Lunchtime - grok talks

At lunch I went to the grok talks and listened to topics that ranged from using CodeRush Xpress to trying to introduce Lean and Kanban into the workplace to the death of MSBuild, I'm sure I'm missing one out... I found the Kanban talk very interesting and I need to read Chris' blog on the subject. Ben's talk on using albacore to automate build/deployment processes was very interested and something that I need to read about more.
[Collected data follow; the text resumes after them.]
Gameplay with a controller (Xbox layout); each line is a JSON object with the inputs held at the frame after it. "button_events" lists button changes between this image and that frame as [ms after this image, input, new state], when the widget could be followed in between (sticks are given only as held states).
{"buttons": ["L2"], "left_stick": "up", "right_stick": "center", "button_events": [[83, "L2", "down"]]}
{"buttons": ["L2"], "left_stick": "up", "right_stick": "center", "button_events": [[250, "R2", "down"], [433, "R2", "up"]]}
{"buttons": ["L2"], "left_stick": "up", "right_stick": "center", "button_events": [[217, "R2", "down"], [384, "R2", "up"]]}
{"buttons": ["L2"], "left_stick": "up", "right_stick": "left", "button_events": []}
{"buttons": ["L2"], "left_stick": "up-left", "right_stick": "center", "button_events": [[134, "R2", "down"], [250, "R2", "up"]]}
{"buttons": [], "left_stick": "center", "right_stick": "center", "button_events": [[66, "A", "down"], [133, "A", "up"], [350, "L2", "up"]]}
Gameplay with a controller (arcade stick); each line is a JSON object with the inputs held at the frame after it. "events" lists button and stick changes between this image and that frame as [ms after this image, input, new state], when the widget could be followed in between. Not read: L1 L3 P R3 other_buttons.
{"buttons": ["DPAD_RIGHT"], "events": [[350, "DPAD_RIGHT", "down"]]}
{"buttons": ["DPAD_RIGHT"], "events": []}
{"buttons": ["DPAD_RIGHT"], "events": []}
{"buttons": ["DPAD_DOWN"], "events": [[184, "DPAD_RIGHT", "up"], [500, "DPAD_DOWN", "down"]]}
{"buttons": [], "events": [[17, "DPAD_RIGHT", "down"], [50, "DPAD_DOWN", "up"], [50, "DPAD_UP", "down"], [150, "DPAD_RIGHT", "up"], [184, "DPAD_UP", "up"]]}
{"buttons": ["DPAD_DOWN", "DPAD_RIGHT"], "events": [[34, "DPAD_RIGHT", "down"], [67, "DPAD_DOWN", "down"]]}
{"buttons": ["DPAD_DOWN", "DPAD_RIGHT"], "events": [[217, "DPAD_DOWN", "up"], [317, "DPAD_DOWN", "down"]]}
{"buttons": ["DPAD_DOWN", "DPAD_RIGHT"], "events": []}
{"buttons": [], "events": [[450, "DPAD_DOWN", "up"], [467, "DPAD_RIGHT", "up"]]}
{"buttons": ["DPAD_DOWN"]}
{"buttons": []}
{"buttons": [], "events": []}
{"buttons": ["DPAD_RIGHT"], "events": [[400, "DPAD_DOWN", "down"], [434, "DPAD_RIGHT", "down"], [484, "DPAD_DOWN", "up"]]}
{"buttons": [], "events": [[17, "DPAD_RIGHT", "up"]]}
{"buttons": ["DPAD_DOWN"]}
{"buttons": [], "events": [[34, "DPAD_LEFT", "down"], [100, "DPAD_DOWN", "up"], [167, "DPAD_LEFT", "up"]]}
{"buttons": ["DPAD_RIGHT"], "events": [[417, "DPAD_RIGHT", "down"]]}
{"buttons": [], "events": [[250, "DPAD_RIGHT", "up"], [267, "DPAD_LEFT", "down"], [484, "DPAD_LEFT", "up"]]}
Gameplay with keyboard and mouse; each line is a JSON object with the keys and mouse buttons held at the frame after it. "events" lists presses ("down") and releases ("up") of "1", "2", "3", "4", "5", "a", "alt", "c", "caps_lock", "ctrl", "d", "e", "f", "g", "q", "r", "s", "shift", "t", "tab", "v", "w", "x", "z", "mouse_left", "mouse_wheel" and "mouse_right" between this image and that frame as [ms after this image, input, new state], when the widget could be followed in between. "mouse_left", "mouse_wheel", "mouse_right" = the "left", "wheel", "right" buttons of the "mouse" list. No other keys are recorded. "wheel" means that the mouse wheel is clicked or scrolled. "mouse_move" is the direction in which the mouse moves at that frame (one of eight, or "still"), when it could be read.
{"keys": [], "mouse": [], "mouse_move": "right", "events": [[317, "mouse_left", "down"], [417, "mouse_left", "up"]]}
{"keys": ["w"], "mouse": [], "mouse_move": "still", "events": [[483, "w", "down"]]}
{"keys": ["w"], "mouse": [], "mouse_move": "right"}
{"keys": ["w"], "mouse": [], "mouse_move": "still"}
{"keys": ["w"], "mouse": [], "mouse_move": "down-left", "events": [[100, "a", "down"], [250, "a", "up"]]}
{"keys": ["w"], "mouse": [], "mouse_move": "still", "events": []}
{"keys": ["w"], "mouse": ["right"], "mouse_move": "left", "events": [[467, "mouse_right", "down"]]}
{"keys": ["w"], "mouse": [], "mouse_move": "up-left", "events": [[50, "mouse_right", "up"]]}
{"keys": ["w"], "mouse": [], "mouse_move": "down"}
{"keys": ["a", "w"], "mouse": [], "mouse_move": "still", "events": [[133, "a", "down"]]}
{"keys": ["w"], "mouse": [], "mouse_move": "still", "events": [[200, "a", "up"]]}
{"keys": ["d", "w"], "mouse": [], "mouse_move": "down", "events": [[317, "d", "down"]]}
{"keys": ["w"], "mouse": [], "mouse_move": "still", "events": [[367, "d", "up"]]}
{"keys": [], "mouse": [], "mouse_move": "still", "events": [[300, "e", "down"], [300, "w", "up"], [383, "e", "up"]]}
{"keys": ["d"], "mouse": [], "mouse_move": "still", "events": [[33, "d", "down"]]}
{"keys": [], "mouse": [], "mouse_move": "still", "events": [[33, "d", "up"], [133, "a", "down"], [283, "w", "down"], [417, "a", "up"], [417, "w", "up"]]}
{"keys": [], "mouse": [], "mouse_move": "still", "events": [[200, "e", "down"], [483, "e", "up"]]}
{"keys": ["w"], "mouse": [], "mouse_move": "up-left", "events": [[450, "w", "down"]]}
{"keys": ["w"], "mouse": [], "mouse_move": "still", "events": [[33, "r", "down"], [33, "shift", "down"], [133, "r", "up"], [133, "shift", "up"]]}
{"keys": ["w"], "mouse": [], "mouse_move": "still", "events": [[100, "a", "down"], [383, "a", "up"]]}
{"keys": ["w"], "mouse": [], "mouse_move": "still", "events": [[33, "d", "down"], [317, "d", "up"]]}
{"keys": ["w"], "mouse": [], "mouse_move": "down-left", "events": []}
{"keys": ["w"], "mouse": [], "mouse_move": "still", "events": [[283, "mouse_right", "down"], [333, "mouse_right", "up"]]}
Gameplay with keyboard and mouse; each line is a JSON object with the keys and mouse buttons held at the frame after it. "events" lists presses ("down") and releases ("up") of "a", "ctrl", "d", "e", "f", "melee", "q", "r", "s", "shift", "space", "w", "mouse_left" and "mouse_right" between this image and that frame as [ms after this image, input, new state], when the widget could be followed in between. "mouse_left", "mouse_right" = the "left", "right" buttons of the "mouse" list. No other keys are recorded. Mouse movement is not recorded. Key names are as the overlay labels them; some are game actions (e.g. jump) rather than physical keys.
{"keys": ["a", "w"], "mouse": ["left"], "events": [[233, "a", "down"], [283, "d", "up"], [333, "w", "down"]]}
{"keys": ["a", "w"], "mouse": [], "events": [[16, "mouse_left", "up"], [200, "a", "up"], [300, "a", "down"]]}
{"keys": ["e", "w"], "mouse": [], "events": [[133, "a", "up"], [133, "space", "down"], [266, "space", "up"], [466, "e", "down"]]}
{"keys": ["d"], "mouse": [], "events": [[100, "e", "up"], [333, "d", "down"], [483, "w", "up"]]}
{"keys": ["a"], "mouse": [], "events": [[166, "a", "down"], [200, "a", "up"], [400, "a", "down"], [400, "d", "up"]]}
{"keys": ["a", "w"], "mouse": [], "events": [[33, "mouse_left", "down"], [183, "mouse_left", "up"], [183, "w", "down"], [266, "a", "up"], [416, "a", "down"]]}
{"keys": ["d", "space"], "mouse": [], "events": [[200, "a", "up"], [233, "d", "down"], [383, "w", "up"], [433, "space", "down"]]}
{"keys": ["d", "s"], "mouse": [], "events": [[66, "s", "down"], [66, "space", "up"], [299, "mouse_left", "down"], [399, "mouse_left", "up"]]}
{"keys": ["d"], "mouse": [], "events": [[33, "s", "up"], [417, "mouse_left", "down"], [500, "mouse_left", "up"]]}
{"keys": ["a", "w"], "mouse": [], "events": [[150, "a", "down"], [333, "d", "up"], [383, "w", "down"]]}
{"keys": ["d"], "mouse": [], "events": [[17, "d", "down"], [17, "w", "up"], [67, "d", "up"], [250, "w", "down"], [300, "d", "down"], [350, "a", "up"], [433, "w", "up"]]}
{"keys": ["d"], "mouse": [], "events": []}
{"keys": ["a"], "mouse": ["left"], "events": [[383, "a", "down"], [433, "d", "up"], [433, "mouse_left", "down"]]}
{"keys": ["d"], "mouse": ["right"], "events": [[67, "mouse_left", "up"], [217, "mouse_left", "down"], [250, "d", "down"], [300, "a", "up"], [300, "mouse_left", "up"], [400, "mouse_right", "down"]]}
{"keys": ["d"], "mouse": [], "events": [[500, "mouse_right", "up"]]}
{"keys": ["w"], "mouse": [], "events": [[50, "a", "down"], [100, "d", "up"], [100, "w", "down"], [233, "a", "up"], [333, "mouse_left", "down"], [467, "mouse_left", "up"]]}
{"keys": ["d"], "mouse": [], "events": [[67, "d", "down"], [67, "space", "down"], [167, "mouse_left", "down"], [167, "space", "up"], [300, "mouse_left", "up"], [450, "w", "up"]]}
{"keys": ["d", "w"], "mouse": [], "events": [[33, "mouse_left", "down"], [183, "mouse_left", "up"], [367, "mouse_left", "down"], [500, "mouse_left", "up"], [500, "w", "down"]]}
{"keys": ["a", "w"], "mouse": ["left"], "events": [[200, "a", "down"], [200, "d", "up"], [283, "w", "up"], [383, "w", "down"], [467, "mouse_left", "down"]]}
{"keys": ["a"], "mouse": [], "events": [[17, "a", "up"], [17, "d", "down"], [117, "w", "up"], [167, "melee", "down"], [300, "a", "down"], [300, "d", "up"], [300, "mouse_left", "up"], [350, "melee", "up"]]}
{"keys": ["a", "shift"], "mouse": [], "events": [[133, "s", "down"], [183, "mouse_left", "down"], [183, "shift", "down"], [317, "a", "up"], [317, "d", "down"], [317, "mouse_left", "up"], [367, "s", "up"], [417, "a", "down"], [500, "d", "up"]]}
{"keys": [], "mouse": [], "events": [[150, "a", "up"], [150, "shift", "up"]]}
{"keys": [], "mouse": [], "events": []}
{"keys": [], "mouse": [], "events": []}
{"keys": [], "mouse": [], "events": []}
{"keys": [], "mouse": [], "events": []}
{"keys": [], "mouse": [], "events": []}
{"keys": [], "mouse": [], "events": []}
Not Everything is an Object - Gary Short

I was debating to go to this talk or the entity framework talk but in the end I came to the conclusion that this sounded a little different and therefore a bit more interesting. Gary began right at the very beginnings of programming and his talk began very much like a "brief history of everything" as he delved into discussions on quantum limitations on chip size and into quantum tunnelling. I was intrigued by his thoughts that the reasons Object Orientation is failing to solve current world problems is that we are, in essence, trying to model something and we aren't very good modellers. He also brought us back to the concept that objects hide data whereas data structures present data but no behaviour. In some ways this links very neatly in with some of what Ian Cooper was saying in his talk earlier (about a fatter model). Back onto the subject matter at hand, objects also have shared state that is not thread safe and as software gets more complex and processors get more cores rather than faster we need to focus on parallel processing (and threading isn't nice in the OO world). Gary introduced a JVM based functional language called "Clojure" and gave us a brief introduction to the language and the benefits of a functional language where everything is immutable. I am seriously going to take a look at Clojure or another functional language.

Automating Testing With Windows Virtual PC - Guy Smith-Ferrier

This was one of the talks that I was interested in going to from the start as automating testing through a Virtual PC is something I am about to start looking into. There are several ways to do most actions, Guy showed us the easy way and the hard way (e.g. auto-login on windows rather than trying to automate login - using a sequence of characters into the keyboard buffer). This talk has given me lots to think about and ideas about how to automate the deployment and build processes using the simple methods, batch files in the start-up folder of the Virtual PC that do the install and then run the tests. I also like Guy's idea of using shared hard disks that can be used between different VPC images.

Final thoughts

Firstly, thanks very much to the organisers, speakers, helpers and sponsors for providing a phenomenal free conference. The Microsoft facilities and staff were again fantastic so thanks very much to everyone involved from Microsoft. I have learned a lot today and have been to talks on topics that I would never have even considered looking at before and I hope to take a look at a lot of what was discussed here over the next few months. Hopefully I'll be there next year, perhaps I might even think about doing a grok talk.